16. Hukuk Dairesi 2018/3806 E. , 2019/2080 K.
"İçtihat Metni"
MAHKEMESİ :SULH HUKUK MAHKEMESİ
DAVA TÜRÜ : KULLANIM KADASTROSU
KANUN YOLU : TEMYİZ
Taraflar arasında görülen dava sonucunda verilen hükmün Yargıtay"ca incelenmesi istenilmekle; temyiz isteğinin süresinde olduğu anlaşıldı, inceleme raporu ve dosyadaki belgeler okundu, GEREĞİ GÖRÜŞÜLDÜ:
Yargıtay bozma ilamında özetle; “Davanın, 5831 sayılı Kanun"un 8. maddesi ile 3402 sayılı Kanuna eklenen Ek-4. madde uyarınca yapılan kullanım kadastrosu tespitine itiraza ilişkin olduğu, ancak mahkemece Hazineye husumet yöneltilmek suretiyle taraf teşkilinin sağlanmadığı belirtilerek, taraf teşkilinin sağlanması ve mahallinde keşif yapılmak suretiyle, dava konusu taşınmazın kimin fiili kullanımında bulunduğunun belirlenmesi” gereğine değinilmiştir.
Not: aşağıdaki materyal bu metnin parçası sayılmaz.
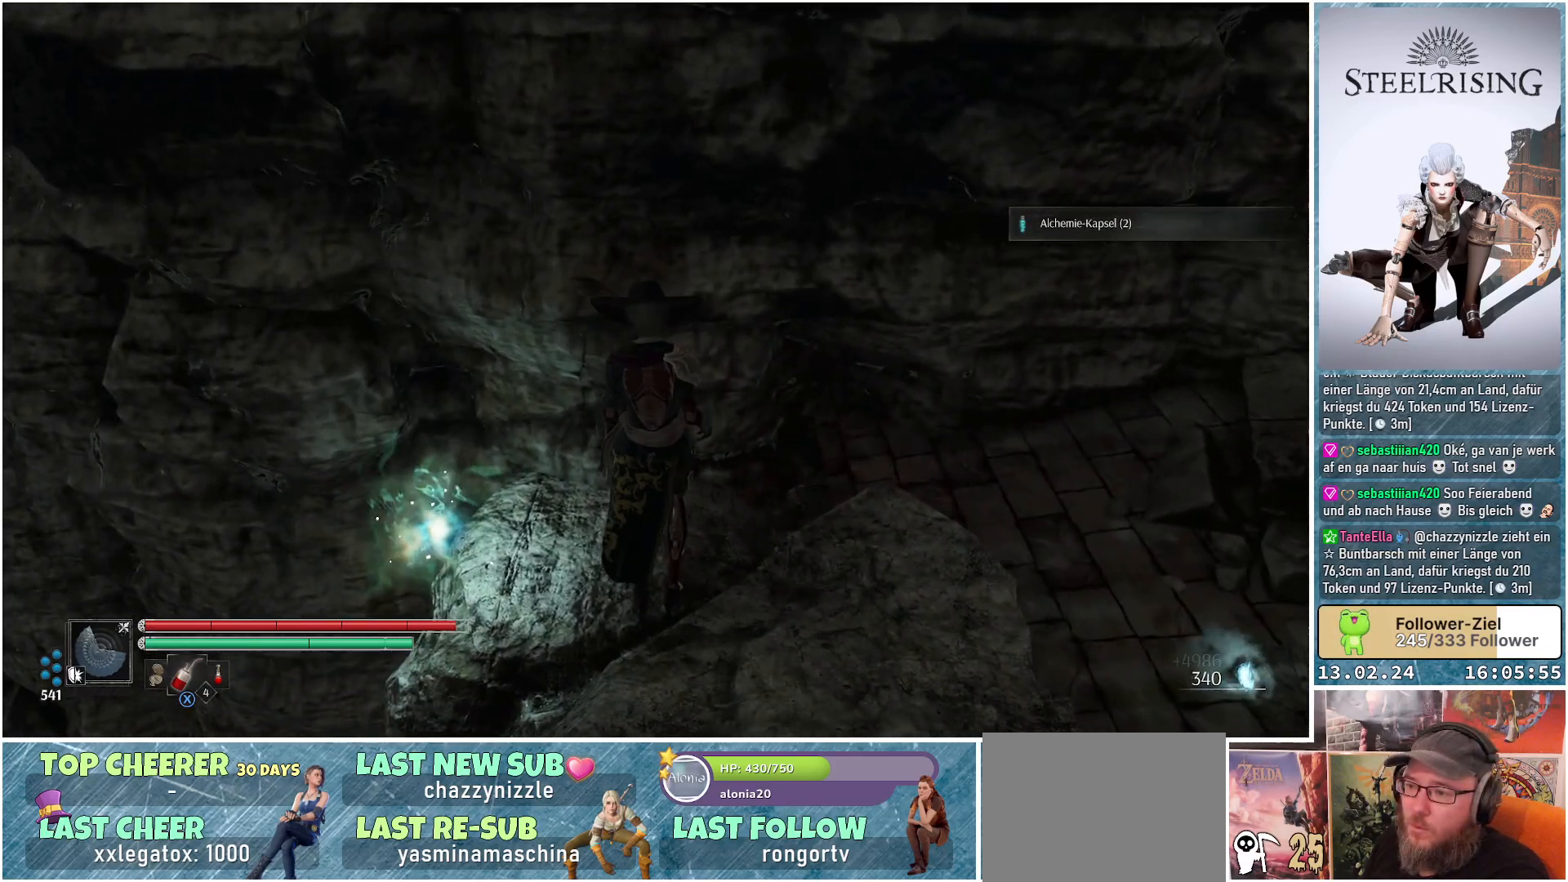
{"buttons": [], "left_stick": "right", "right_stick": "right", "events": [[50, "Y", "up"], [384, "right_stick", "right"], [450, "left_stick", "right"]]}
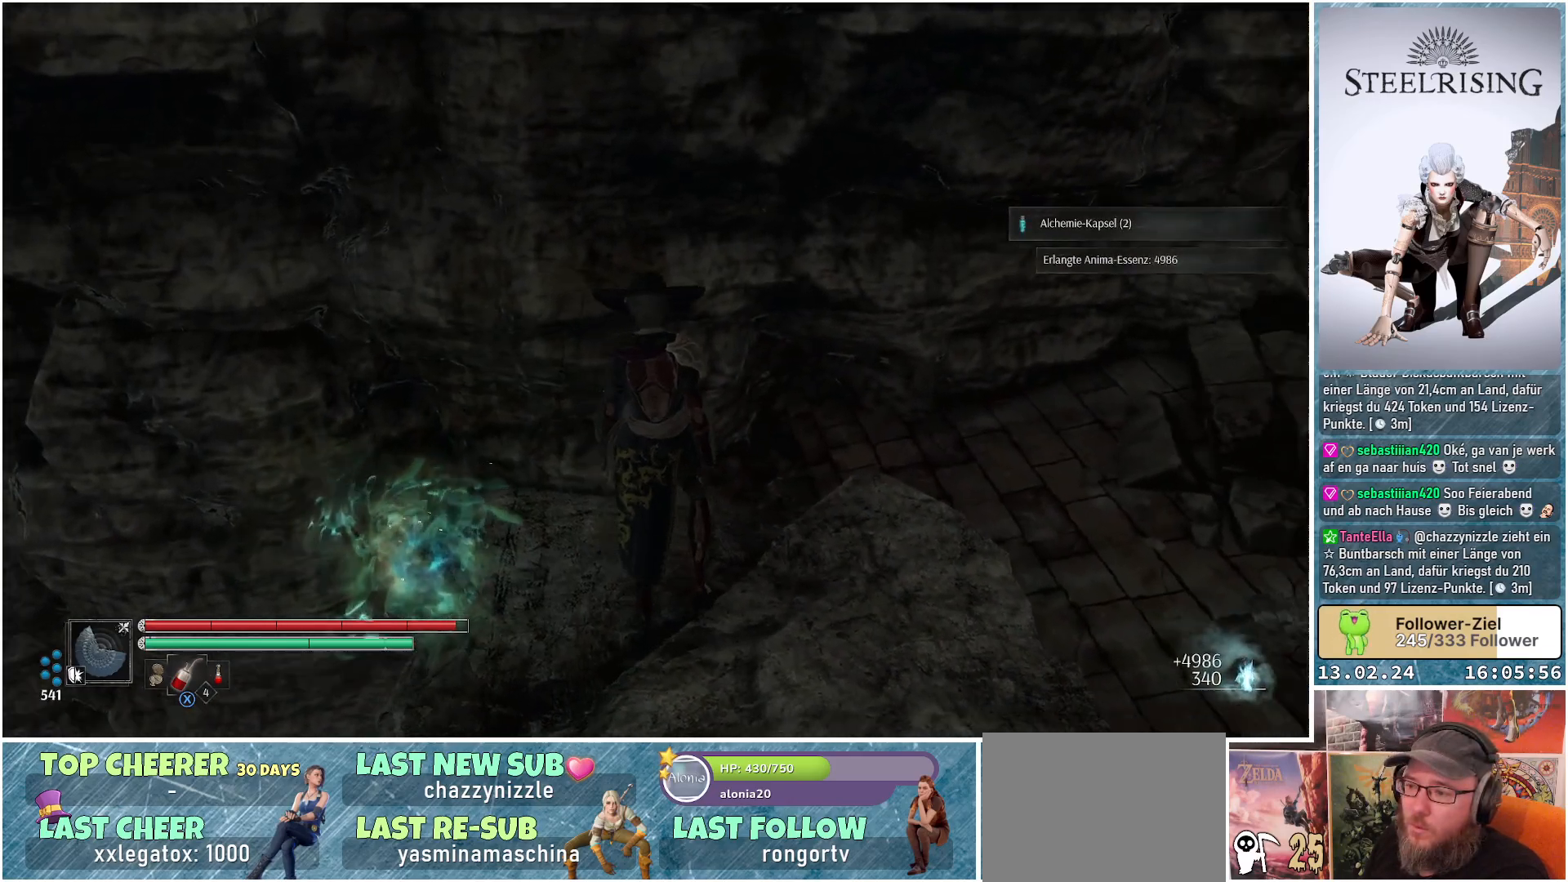
{"buttons": [], "left_stick": "up-right", "right_stick": "up-right", "events": [[267, "left_stick", "up-right"], [267, "right_stick", "up-right"]]}
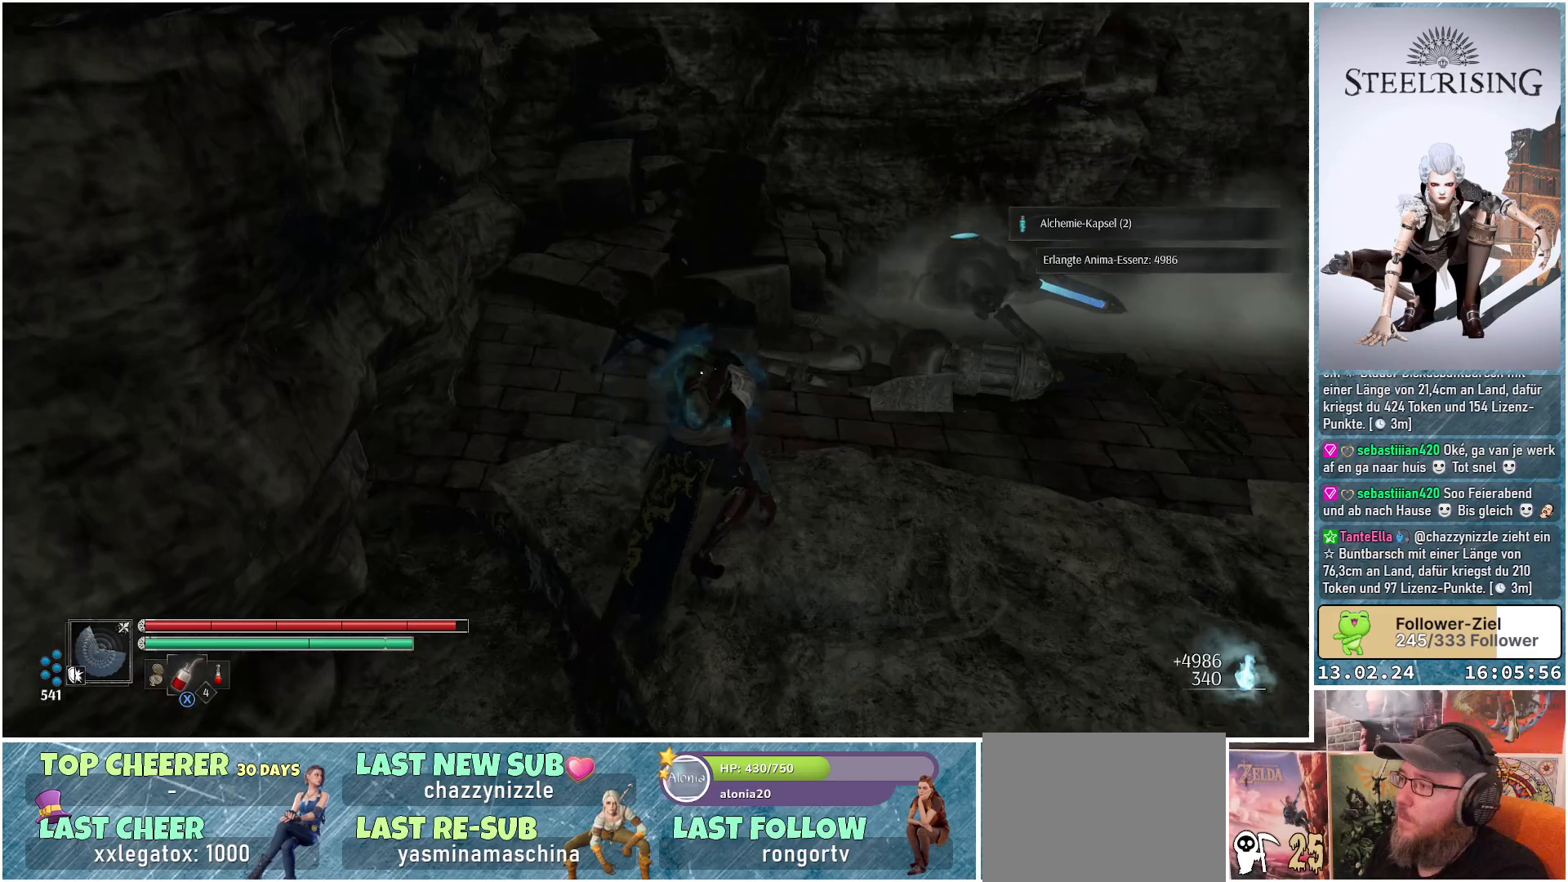
{"buttons": [], "left_stick": "up-right", "right_stick": "center", "events": [[283, "right_stick", "center"]]}
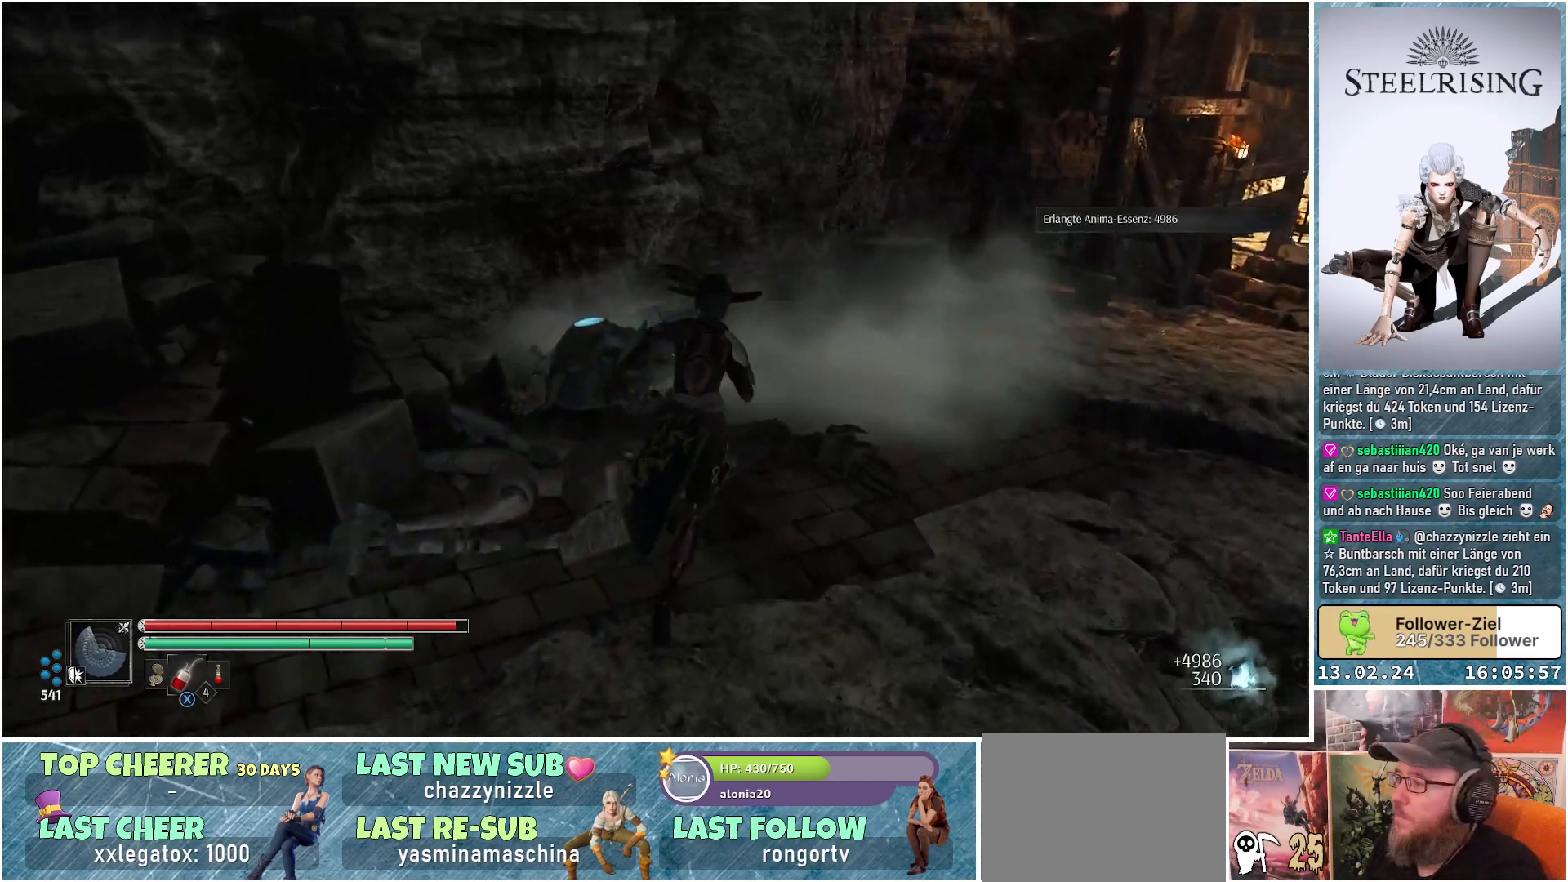
{"buttons": [], "left_stick": "up-right", "right_stick": "center", "events": [[134, "right_stick", "up-right"], [467, "right_stick", "center"]]}
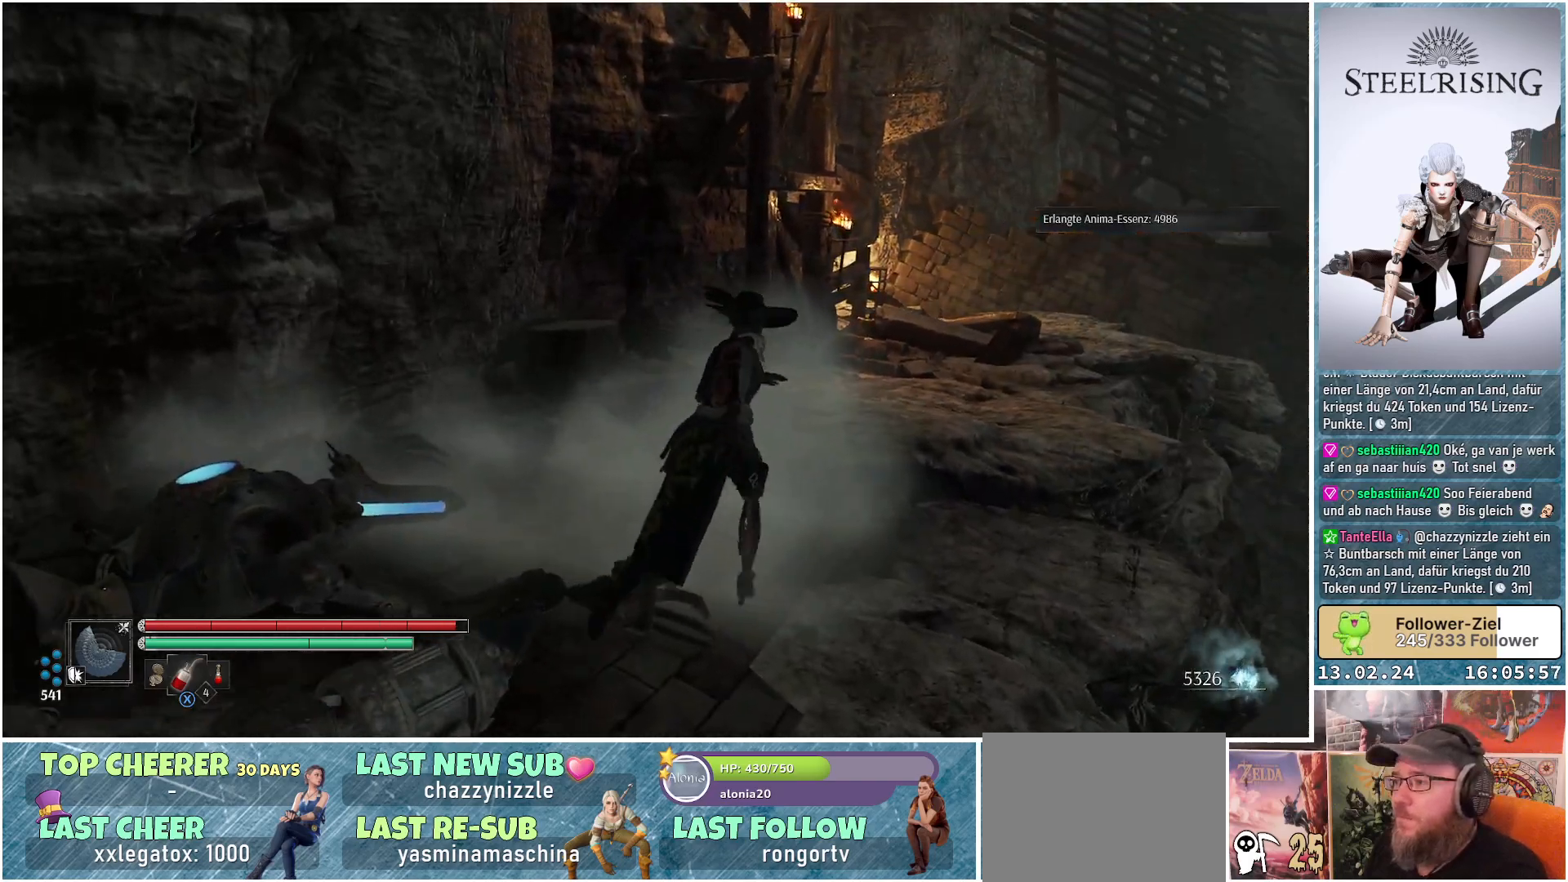
{"buttons": [], "left_stick": "up-right", "right_stick": "up-left", "events": [[267, "right_stick", "up-left"]]}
Mahkemece bozma ilamına uyularak yapılan yargılama sonunda davanın kabulüne, dava konusu 1764 parsel sayılı taşınmazın, fen bilirkişinin 29.12.2015 havale tarihli raporuna ekli krokisinde (B1), (B3) ve (B4) harfleri ile gösterilen 2.486,47 metrekarelik bölümünün davacı ...’nın zilyetliğinde bulunduğunun, (C) harfi ile gösterilen 4.093,23 metrekarelik bölümünün davacı ..."ın zilyetliğinde bulunduğunun tespitine karar verilmiş; hüküm, davacılardan ... vekili, dahili davalı Hazine vekili ile dahili davalı ....Büyükşehir Belediyesi Su ve Kanalizasyon İdaresi Genel Müdürlüğü vekili tarafından temyiz edilmiştir.
Mahkemece, dava konusu taşınmazın hükme esas alınan teknik bilirkişi raporunda (B1), (B3), (B4) ve (C) harfleri ile gösterilen bölümlerinin davacıların fiili kullanımında olduğu kabul edilmek suretiyle yazılı olduğu şekilde hüküm kurulmuş ise de; varılan sonuç dosya kapsamına uygun bulunmamaktadır. Dava konusu 1764 parsel sayılı taşınmaz, 1995 yılında yapılan kadastro çalışmaları sonucunda, taşınmazın ..."nın kullanımında bulunduğu belirtilerek 2/B niteliği ile Hazine adına tespit ve tescil edilmiş, bilahare yapılan güncelleme çalışmalarında da mevcut durum korunmuştur. Davacılar ... ve ..., dava konusu taşınmazın bir bölümünün 40 seneden beri kendi fiili kullanımlarında bulunduğunu ileri sürerek dava açmışlar, bilahare 23.02.2011 ve 01.08.2011 havale tarihli dilekçeleri ile de iddialarını tekrar etmişlerdir. Tüm dosya kapsamından, davanın kadastro tespitinin yapıldığı 1995 yılından önceki nedenlere dayanılarak açıldığı anlaşılmakta olup, davanın açıldığı 21.10.2009 tarihi itibariyle 3402 sayılı Kadastro Kanunu’nun 12/3. maddesindeki 10 yıllık hak düşürücü süre geçmiştir. Hak düşürücü sürenin geçmiş olması nedeniyle, davanın dinlenilme olanağı yoktur. Hal böyle olunca, mahkemece davanın, hak düşürücü süre nedeniyle reddine karar verilmesi gerekirken, yazılı şekilde hüküm kurulması isabetsiz olup, temyiz itirazları açıklanan nedenlerle yerinde görüldüğünden kabulü ile hükmün BOZULMASINA, peşin yatırılan temyiz karar harcının talep halinde temyiz edenlere ayrı ayrı iadesine, karar düzeltme yolu kapalı olmak üzere,
25.03.2019 gününde oybirliğiyle karar verildi.